Grapes (and their dry relatives)

I am continuing today with a fruit that many of my friends constantly eat, and that I myself have been known to eat regularly as well. Grapes are so delicious, but in my quest to find out more about their phytonutrient content, I learned some less-than-ideal things about this American staple. 

-Grapes do not continue to ripen once harvested - LIKE other berries, UNLIKE other fruits (to be discussed soon) - so the fact that they are being harvested before ripe to be shipped to supermarkets to be stored for weeks before purchase is unsettling. 
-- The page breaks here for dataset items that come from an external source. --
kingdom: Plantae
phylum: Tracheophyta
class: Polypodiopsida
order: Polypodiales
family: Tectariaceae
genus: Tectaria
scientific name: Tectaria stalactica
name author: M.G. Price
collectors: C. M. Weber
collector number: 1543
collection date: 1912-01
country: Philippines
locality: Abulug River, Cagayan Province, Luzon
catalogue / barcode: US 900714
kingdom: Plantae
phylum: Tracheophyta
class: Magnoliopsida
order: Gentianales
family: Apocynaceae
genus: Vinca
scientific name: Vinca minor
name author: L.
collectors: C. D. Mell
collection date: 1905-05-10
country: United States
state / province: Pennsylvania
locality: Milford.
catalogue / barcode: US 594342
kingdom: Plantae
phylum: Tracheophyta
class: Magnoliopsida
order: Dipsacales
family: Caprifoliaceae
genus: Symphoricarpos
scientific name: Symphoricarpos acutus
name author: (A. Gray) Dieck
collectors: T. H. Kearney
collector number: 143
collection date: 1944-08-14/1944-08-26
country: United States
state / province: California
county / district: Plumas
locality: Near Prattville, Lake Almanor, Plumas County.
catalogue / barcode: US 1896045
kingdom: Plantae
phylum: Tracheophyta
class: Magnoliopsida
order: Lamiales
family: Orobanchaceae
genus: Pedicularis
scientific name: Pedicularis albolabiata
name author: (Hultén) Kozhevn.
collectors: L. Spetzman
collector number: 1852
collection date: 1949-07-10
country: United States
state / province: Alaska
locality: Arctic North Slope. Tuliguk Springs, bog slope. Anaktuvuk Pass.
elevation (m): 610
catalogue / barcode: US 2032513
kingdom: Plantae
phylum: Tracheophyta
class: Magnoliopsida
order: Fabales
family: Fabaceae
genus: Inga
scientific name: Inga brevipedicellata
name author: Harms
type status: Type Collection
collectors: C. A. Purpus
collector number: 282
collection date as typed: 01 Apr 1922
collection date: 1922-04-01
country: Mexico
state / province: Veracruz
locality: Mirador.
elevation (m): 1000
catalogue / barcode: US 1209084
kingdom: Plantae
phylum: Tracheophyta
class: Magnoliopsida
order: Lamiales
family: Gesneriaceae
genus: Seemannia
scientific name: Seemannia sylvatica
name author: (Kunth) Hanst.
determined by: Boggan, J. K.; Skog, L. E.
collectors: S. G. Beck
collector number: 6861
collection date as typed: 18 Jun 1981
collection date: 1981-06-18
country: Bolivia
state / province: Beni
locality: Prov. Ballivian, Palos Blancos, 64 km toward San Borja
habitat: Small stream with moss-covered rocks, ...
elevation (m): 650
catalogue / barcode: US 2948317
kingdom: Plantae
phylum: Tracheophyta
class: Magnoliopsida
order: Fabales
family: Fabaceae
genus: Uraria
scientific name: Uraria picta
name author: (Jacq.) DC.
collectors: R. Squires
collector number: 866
-Most raisins that we consume today are made from Thompson (green, light-colored) grapes - the least nutritious variety.

Rules to go by:
-Red, purple, or black grapes are the best for your health - with the largest proportion of anthocyanin (in disgustingly short - increases antioxidants)
-Search for the FRESHEST grapes; look for plump, firmly attached grapes. The stems should be bright green and flexible. The more loose fruit, the longer it has been stored at the market - avoid these to get more out of your grape purchases in terms of nutritional value
-Chill immediately. Use the sealed plastic, pin-pricked (about 20 pricks) bag inside the crisper drawer method for storage.
-Buy organic to decrease exposure to pesticides (there is a relatively large amount on grapes)
- Golden raisins have more nutritional benefits than other varieties (preserved with Sulfur dioxide)
-Eat more currants - they have a relatively high antioxidant value - even to golden raisins.